(What you are asked to do):
Copy out every one of the lines below word for word, leaving out the pictures.

>>>>

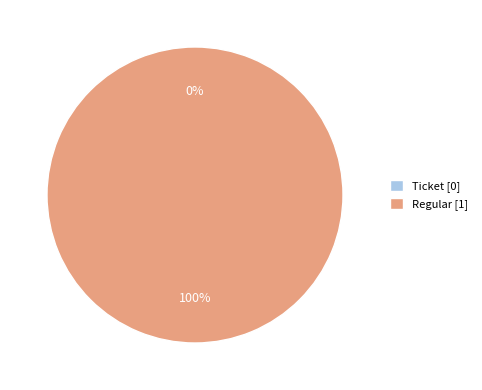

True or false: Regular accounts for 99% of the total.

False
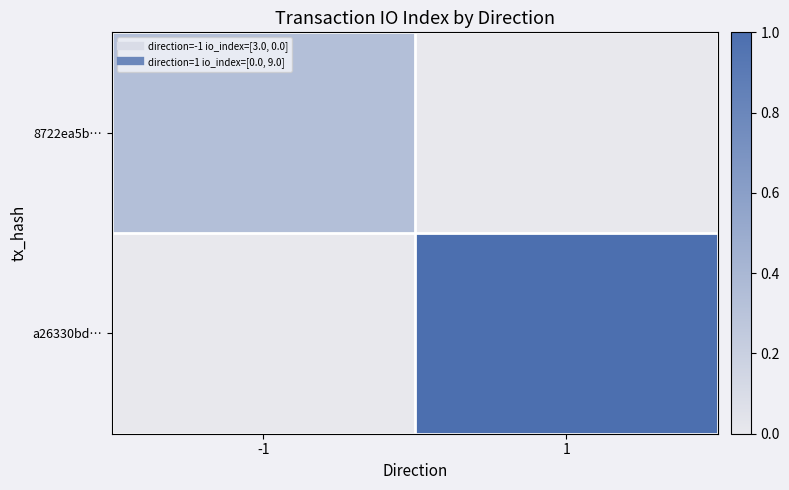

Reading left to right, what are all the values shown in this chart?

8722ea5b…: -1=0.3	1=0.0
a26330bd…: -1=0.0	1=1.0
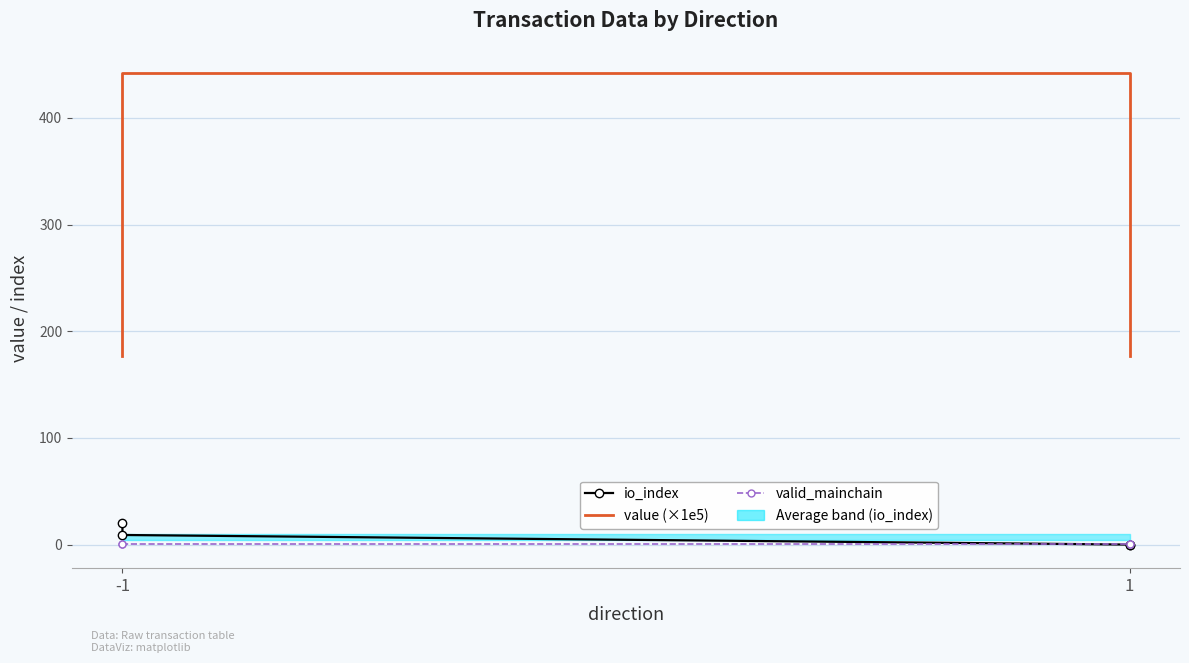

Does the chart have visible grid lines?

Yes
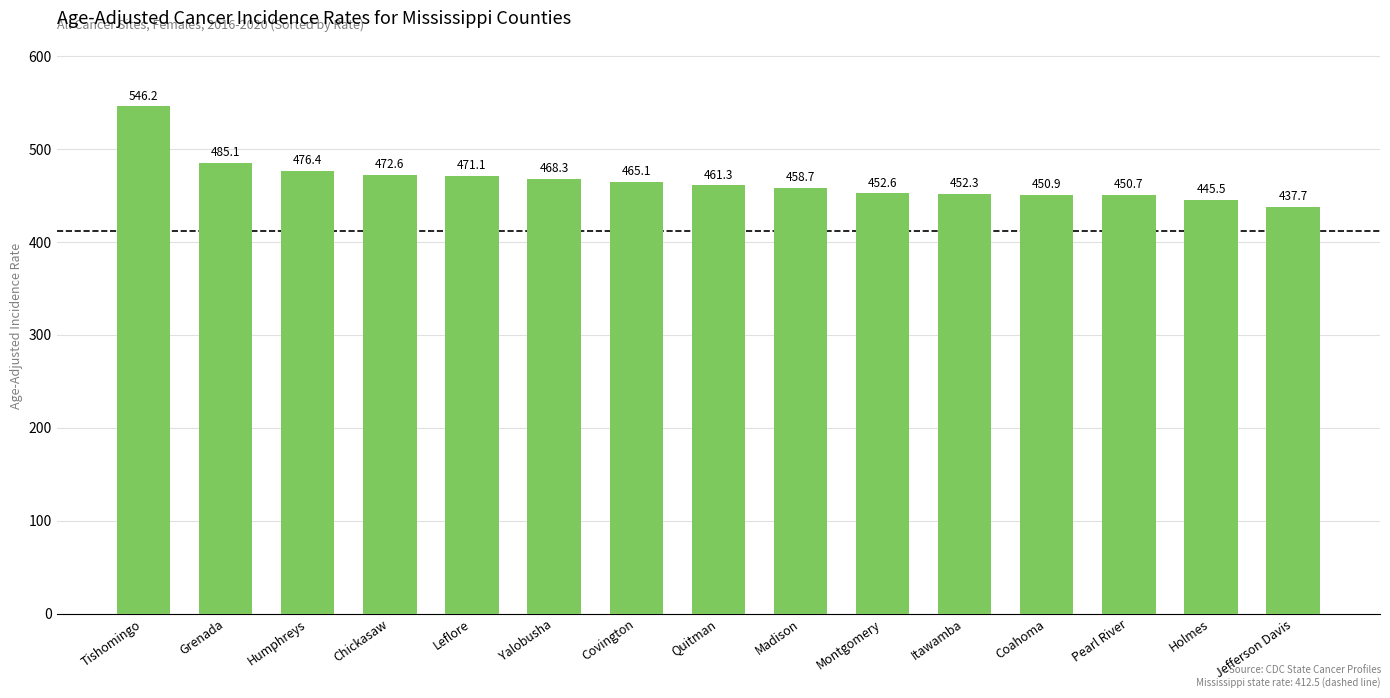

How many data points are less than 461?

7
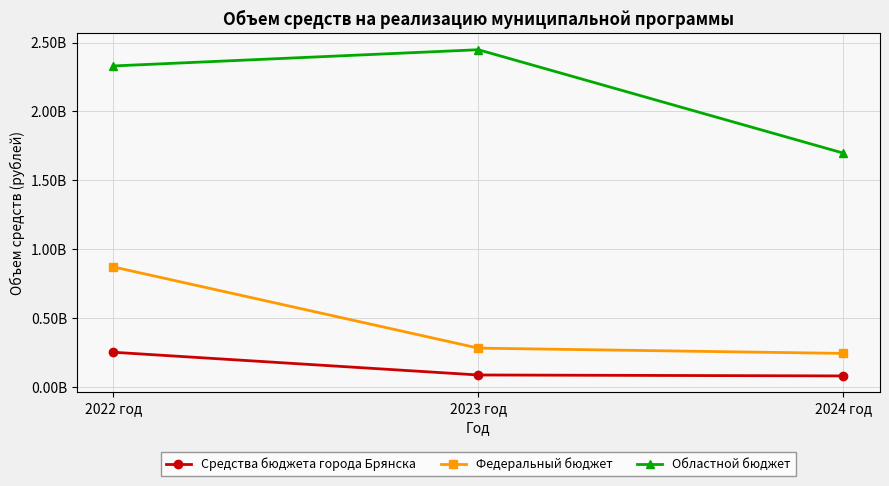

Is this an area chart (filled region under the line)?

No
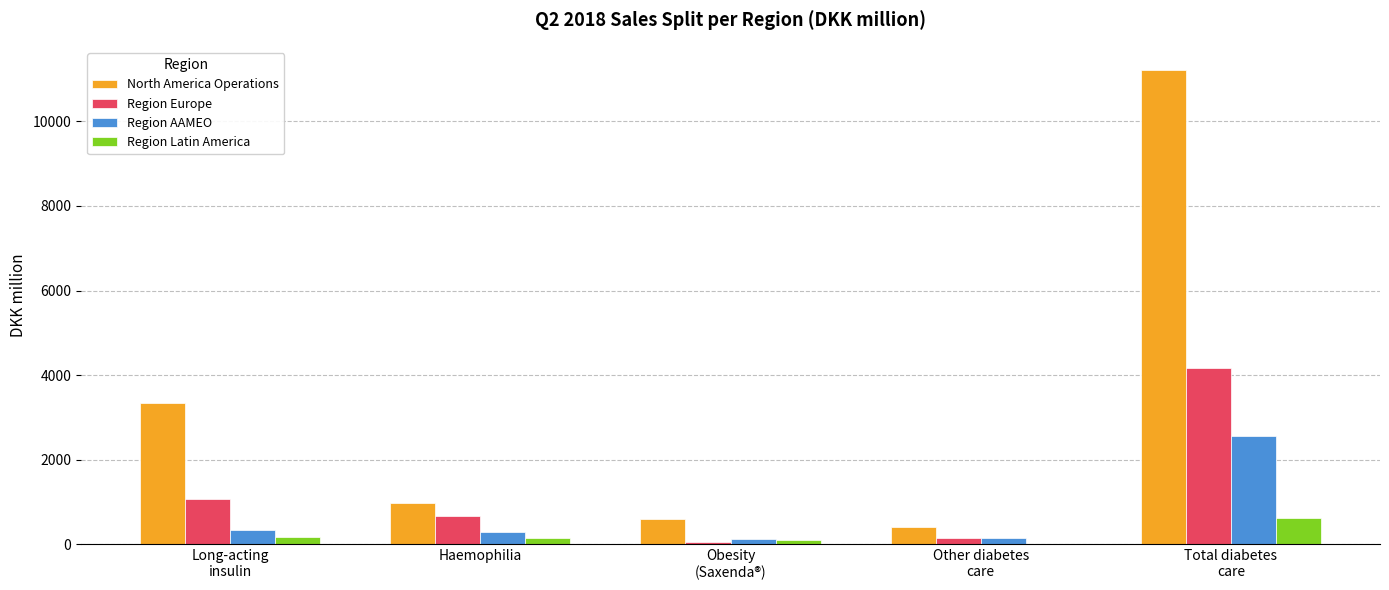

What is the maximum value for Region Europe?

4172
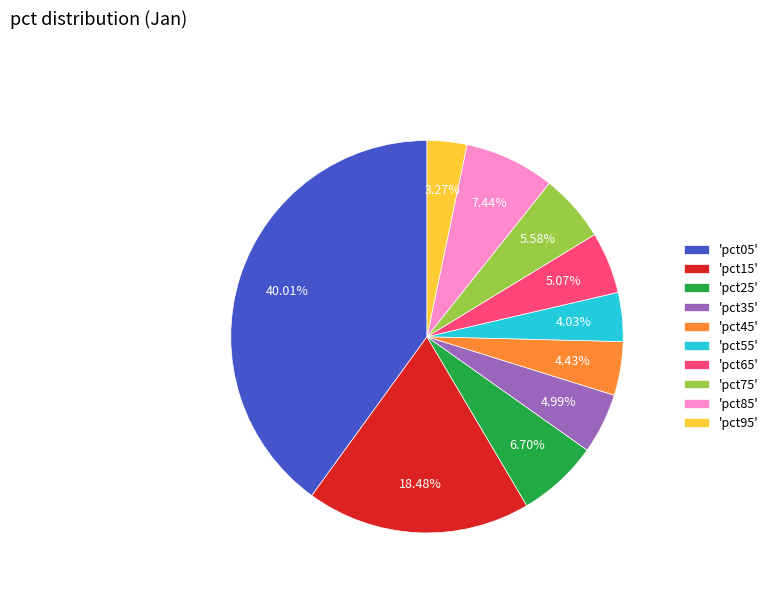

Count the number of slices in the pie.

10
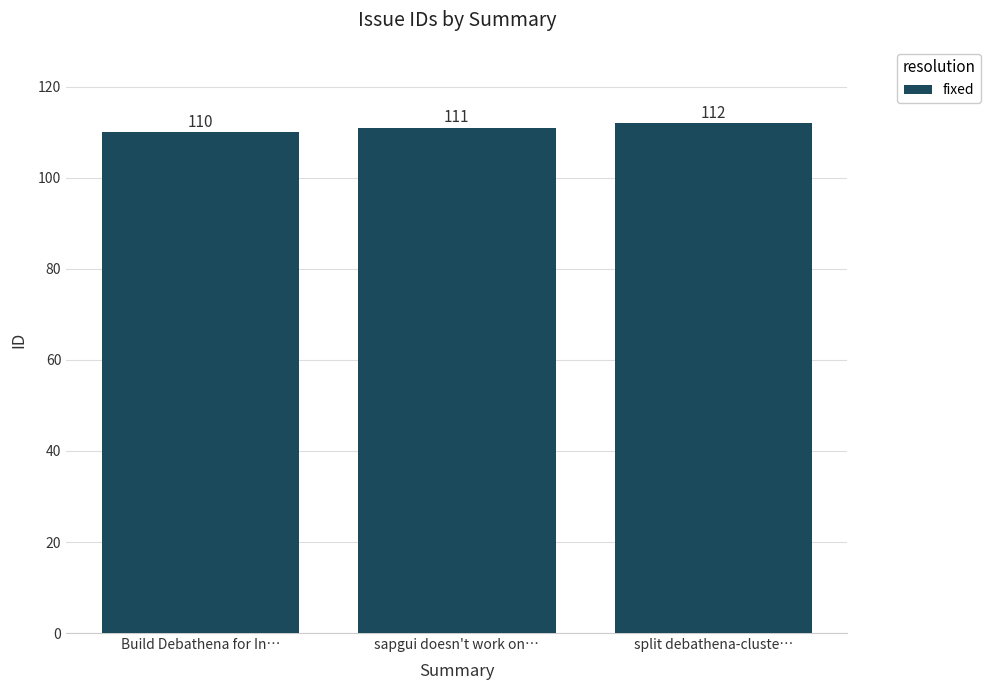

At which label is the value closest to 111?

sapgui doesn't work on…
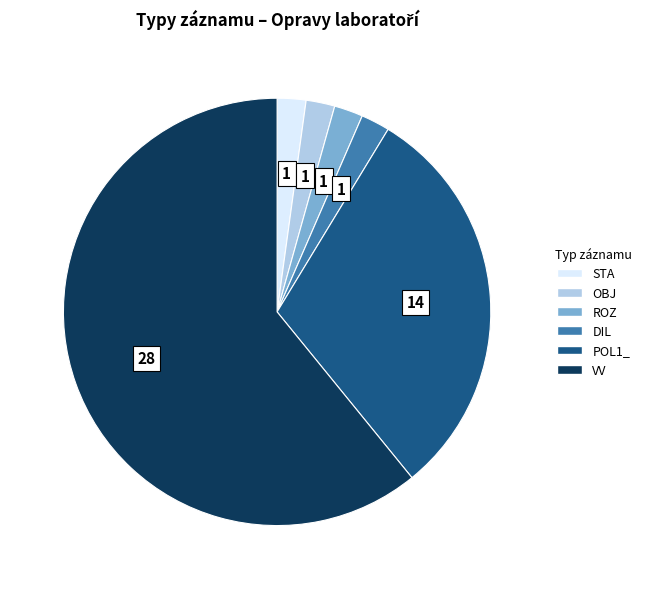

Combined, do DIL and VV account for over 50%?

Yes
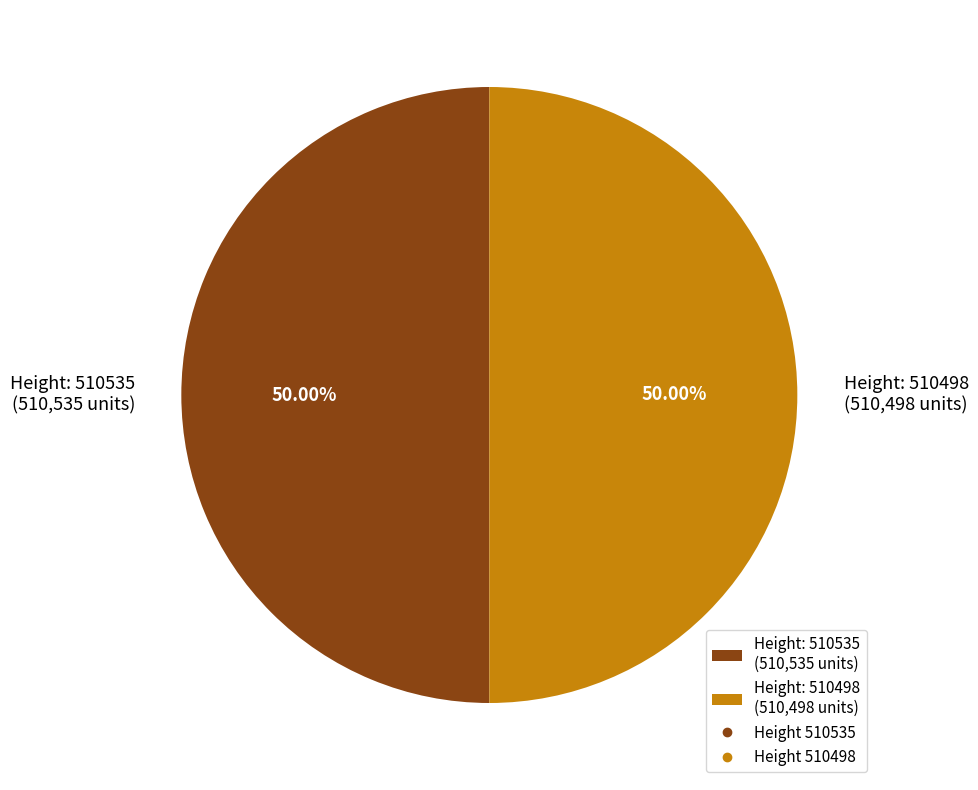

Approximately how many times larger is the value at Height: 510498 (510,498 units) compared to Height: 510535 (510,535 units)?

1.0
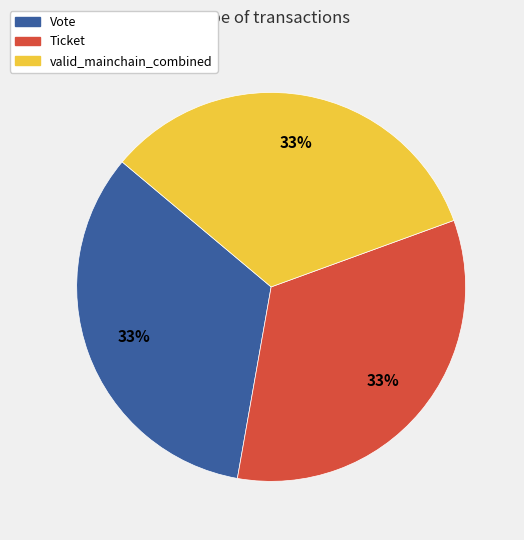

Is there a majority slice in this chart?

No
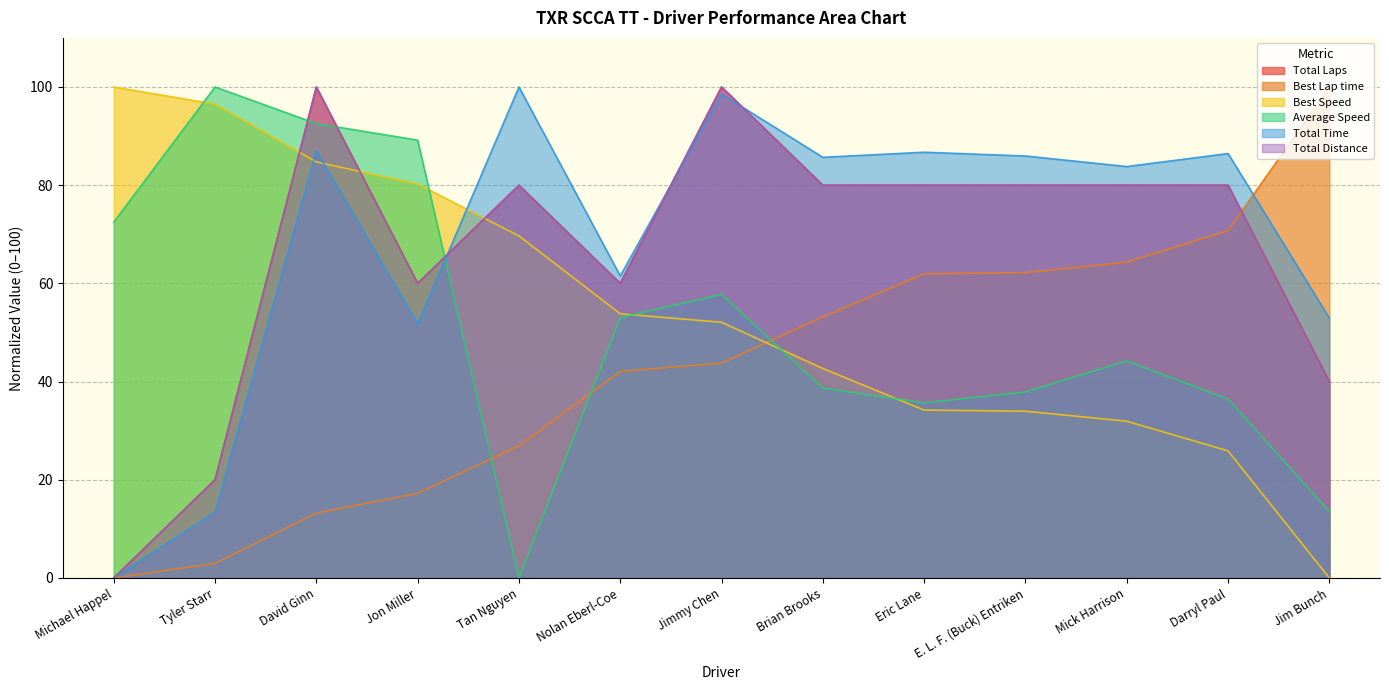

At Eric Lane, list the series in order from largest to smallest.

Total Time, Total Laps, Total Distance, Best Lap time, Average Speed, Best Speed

<<<<

(Result):
True or false: Regular accounts for 99% of the total.

False

Reading left to right, what are all the values shown in this chart?

8722ea5b…: -1=0.3	1=0.0
a26330bd…: -1=0.0	1=1.0

Does the chart have visible grid lines?

Yes

How many data points are less than 461?

7

Is this an area chart (filled region under the line)?

No

What is the maximum value for Region Europe?

4172

Count the number of slices in the pie.

10

At which label is the value closest to 111?

sapgui doesn't work on…

Combined, do DIL and VV account for over 50%?

Yes

Approximately how many times larger is the value at Height: 510498 (510,498 units) compared to Height: 510535 (510,535 units)?

1.0

Is there a majority slice in this chart?

No

At Eric Lane, list the series in order from largest to smallest.

Total Time, Total Laps, Total Distance, Best Lap time, Average Speed, Best Speed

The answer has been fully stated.